Work instructions:
**a.** According to the newsletter, what IoU score did the baseline for road extraction obtain?
**b.** List every organization that the newsletter names as having researchers behind DeepGlobe 2018.
**c.** Reproduce the newsletter between "Read more: DeepGlobe" and "self-driving car developers.", inclusive, swapping "EuroCity" for "EuroTown".

Source document:
——

Import AI: #96: Seeing heartbeats with DeepPhys, better synthetic images via SAGAN, and spotting pedestrians via a trans-European dataset

by Jack Clark

Satellite imagery competition challenges systems to outline buildings, segment roads, and analyze land use patterns:
…DeepGlobe competition and associated datasets designed to speed progress on strategic domain…
Researchers with Facebook, DigitalGlobe, CosmiQ Works, Wageningen University, and the MIT Media Lab have revealed DeepGlobe 2018, a satellite imagery competition with three tasks and associated datasets. DeepGlobe is intended to yield improvements in the automated analysis of satellite images for disaster response, planning, and object detection. DeepGlobe 2018 has three tracks with linked datasets: road extraction (8,570 images), building detection (24,586 ‘scenes’, equivalent to a 650×650 image), and land cover classification (1,146 satellite images).
Results: The researchers introduce some baseline performance numbers for each task; for road extraction they used a modified version of DeepLab with a ResNet18 backbone and Focal Loss, obtaining an Intersection over Union (IoU) score of 0.545; for building detection they used the top scoring solutions from a competition held on the same dataset in 2017, which obtain IoU scores of as high as .88 on cities like Las Vegas and as low as 0.54 on Khartoum; for land cover classification they implement a DeepLab system with a ResNet18 backbone and atrous spatial pyramid pooling (ASPP) to obtain an IoU scoe of 0.43.
Why it matters: AI will increase the automated analysis capabilities people and nations can wield over their satellite imagery repositories. Progress in this domain directly influences geopolitics by giving rise to new techniques that different nations can use in conjunction with satellite data to watch and react to the world.
Read more: DeepGlobe 2018: A Challenge to Parse the Earth through Satellite Images (Arxiv).

Trans-Europe Express!: Researchers release diverse ‘EuroCity’ dataset:
…31 cities across 12 countries yields a diverse dataset containing people in a huge variety of contexts…
Researchers with the Environment Perception Group at carmaker Daimler AG and the Intelligent Vehicles Group at TU Delft have released EuroCity, a large-scale dataset for object and pedestrian detection within urban scenes. EuroCity comprises 45,000 distinct images containing more than a hundred thousand pedestrians in weather settings ranging from dry to wet. The dataset is one of the largest and most diverse yet released for detecting people in urban scenes and will be of particular interest to self-driving car developers.
  Data: The researchers collected the data via a two megapixel camera installed on the dashboard of their car which they drove through 31 cities in 12 European countries.. The dataset’s diversity may help with generalization; results indicate that pre-training on the dataset substantially improved performance when transferring to solve tasks within the more widely-used CityPersons and KITTI datasets.

——

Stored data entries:

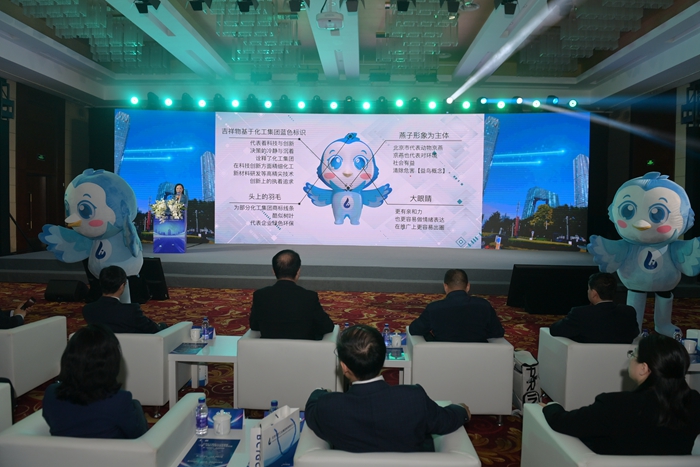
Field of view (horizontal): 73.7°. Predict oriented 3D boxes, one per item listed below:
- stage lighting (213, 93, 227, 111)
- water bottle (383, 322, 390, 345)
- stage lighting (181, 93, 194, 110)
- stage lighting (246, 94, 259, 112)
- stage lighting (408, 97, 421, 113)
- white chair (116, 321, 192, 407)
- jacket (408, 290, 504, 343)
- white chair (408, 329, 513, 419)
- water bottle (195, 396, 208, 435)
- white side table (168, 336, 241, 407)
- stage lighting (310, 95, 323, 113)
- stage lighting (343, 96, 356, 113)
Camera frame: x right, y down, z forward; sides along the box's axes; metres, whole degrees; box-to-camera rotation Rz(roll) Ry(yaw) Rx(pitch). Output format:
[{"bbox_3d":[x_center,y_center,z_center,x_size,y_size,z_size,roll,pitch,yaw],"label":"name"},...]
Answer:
[{"bbox_3d":[-3.719,-3.762,13.300,0.400,0.500,0.380,1,3,0],"label":"stage lighting"},{"bbox_3d":[0.299,0.826,3.805,0.059,0.193,0.059,1,3,3],"label":"water bottle"},{"bbox_3d":[-4.631,-3.762,13.300,0.400,0.500,0.380,1,3,0],"label":"stage lighting"},{"bbox_3d":[-2.989,-4.008,14.307,0.360,0.550,0.360,1,3,2],"label":"stage lighting"},{"bbox_3d":[1.967,-3.854,14.124,0.360,0.550,0.360,1,3,2],"label":"stage lighting"},{"bbox_3d":[-1.727,1.050,3.771,0.724,0.584,0.588,1,3,3],"label":"white chair"},{"bbox_3d":[0.858,0.749,3.760,0.740,0.600,0.420,1,3,0],"label":"jacket"},{"bbox_3d":[0.833,1.100,3.711,0.724,0.584,0.588,1,3,3],"label":"white chair"},{"bbox_3d":[-0.732,0.901,2.300,0.061,0.190,0.061,1,3,0],"label":"water bottle"},{"bbox_3d":[-1.087,1.126,3.763,0.518,0.457,0.534,1,3,3],"label":"white side table"},{"bbox_3d":[-1.006,-3.942,14.234,0.360,0.550,0.360,1,3,2],"label":"stage lighting"},{"bbox_3d":[-0.015,-3.911,14.197,0.360,0.550,0.360,1,3,2],"label":"stage lighting"}]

——

Numbered responses:
**a.** 0.545

**b.** Facebook, DigitalGlobe, CosmiQ Works, Wageningen University, MIT Media Lab

**c.**
Read more: DeepGlobe 2018: A Challenge to Parse the Earth through Satellite Images (Arxiv).

Trans-Europe Express!: Researchers release diverse ‘EuroTown’ dataset:
…31 cities across 12 countries yields a diverse dataset containing people in a huge variety of contexts…
Researchers with the Environment Perception Group at carmaker Daimler AG and the Intelligent Vehicles Group at TU Delft have released EuroTown, a large-scale dataset for object and pedestrian detection within urban scenes. EuroTown comprises 45,000 distinct images containing more than a hundred thousand pedestrians in weather settings ranging from dry to wet. The dataset is one of the largest and most diverse yet released for detecting people in urban scenes and will be of particular interest to self-driving car developers.